Une autre parade consiste à inciter la victime à installer elle-même une application malveillante, en dehors du magasin officiel de son appareil, PlayStore ou App Store. Heureusement, ces applications ne fonctionnent pas sans « jailbreak » des téléphones iPhone ou sans activer l’option « Sources inconnues » pour les téléphones Android. Ne cassez jamais la sécurité de votre appareil, cela le rendra vulnérable et vous avec.

 

Qu’en est-il des messages privés non sollicités sur Twitter, Facebook, LinkedIn et autres réseaux sociaux ? Vous pouvez paramétrer votre compte pour ne pas recevoir de messages de personnes que vous ne suivez pas et bloquer les impétrants afin qu’ils ne vous dérangent plus. Sur Facebook, par défaut, les messages des personnes avec lesquelles vous n’êtes pas ami, sont stockés dans un autre onglet de la messagerie, onglet qu’il est très facile d’oublier.

 

Pour les appels et SMS, si votre harceleur utilise toujours le même numéro, vous pouvez le placer directement sur liste noire. Quant aux emails, vous pouvez le placer directement en spam ou configurer une règle de filtrage avec Thunderbird.  Ce filtre existe également sur OutlookS’il utilise des numéros de téléphone différents, reportez-vous à l’article sur le doxxing.

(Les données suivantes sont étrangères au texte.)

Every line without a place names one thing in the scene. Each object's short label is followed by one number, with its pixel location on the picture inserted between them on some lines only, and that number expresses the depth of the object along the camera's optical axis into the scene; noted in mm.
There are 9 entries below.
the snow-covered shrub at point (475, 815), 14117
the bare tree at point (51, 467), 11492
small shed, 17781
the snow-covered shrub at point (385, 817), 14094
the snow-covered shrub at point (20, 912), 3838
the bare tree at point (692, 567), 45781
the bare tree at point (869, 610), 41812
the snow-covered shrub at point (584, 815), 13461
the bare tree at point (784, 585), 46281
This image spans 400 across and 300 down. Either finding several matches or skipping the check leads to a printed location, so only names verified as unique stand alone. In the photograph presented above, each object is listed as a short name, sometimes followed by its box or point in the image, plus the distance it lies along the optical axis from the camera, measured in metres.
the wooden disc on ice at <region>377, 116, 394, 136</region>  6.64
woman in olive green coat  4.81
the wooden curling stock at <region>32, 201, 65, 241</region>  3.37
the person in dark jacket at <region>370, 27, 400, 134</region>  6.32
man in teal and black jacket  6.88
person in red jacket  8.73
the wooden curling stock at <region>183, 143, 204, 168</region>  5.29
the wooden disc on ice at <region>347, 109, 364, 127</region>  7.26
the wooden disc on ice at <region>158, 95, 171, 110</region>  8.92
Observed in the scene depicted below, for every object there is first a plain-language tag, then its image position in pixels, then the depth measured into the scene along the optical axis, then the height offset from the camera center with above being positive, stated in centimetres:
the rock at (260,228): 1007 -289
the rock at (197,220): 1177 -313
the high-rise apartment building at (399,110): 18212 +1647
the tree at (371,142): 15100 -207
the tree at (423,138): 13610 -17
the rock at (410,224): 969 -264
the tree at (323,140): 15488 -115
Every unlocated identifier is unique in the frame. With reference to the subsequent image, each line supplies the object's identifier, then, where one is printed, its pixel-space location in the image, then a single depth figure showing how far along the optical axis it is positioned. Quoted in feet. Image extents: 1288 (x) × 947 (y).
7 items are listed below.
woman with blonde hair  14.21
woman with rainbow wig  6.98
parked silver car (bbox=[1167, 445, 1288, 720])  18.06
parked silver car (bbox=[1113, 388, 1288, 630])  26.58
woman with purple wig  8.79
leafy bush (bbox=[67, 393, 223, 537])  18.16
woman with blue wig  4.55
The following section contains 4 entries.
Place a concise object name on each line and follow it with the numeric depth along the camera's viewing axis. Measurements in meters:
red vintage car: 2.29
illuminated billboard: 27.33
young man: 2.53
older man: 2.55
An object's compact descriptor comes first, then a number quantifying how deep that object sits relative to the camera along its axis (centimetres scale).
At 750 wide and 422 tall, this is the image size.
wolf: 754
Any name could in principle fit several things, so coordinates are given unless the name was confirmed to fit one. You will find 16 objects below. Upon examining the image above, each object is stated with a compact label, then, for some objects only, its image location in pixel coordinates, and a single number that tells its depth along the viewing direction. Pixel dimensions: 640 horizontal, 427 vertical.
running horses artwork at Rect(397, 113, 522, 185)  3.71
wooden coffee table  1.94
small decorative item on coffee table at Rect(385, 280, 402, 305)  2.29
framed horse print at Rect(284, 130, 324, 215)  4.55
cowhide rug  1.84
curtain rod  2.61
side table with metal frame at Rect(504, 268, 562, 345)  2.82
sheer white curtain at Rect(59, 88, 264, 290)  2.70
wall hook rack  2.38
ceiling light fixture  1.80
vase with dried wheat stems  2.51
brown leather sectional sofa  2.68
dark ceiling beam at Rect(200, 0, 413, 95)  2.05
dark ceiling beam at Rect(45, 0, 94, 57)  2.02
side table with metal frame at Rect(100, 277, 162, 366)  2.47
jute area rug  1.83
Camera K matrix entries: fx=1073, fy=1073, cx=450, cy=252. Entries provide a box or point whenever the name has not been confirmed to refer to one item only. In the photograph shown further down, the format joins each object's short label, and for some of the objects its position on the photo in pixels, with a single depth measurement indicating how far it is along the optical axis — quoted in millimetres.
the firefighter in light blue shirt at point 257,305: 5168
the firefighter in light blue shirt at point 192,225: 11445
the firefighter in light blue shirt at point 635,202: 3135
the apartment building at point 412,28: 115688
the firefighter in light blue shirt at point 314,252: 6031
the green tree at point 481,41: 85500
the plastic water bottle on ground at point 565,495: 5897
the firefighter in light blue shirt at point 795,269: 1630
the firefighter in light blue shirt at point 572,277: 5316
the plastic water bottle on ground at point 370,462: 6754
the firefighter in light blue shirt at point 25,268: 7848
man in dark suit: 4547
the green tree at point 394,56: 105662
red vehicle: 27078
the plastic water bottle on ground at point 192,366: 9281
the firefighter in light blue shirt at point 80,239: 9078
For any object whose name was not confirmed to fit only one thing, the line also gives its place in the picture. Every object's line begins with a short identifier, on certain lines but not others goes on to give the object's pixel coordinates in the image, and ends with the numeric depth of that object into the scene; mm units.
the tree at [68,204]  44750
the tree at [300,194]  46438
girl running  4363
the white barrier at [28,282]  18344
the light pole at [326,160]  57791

Les faux avis de recherche

 

Sur les réseaux sociaux, en particulier sur Twitter, il arrive que des personnes laissent des messages, avec une photo disant que leur sœur, leur cousine ou un autre membre de la famille a disparu depuis quelques heures, sans donner de nouvelles. Le messager demande à ce qu’on lui fasse parvenir toutes les informations pertinentes pour retrouver la personne disparue.

 

Malheureusement, il peut s’agir d’un faux avis de recherche. Les stalkeurs font appel à la solidarité des internautes pour collecter des données intéressantes, ne serait-ce que pour savoir où se trouve la personne en temps réel.

 

Si vous voyez des avis de recherche sur le Web, ne les partagez que s’ils proviennent de la police, de la préfecture ou de la presse « sérieuse ». Même si en matière de disparition réelle, le temps est très précieux, il vaut mieux prendre certaines précautions.

 

La règle juridique

 

La difficulté des stalkeurs est qu’il ne rentre généralement pas en contact direct avec la victime. Ils se contentent de la suivre à distance, que ce soit en ligne ou dans la vraie vie. On ne peut donc pas savoir en avance qu’on est épié et il est difficile de faire appel à la justice.

 

Mais si vous découvrez un logiciel espion, que vous recevez des messages insistants ou laissant clairement entrevoir que vous êtes espionné, vous avez un élément matériel et vous pouvez déposer une plainte ou a minima une main courante. Dans le cas spécifique des logiciels espions, en droit français, cela peut être sévèrement puni.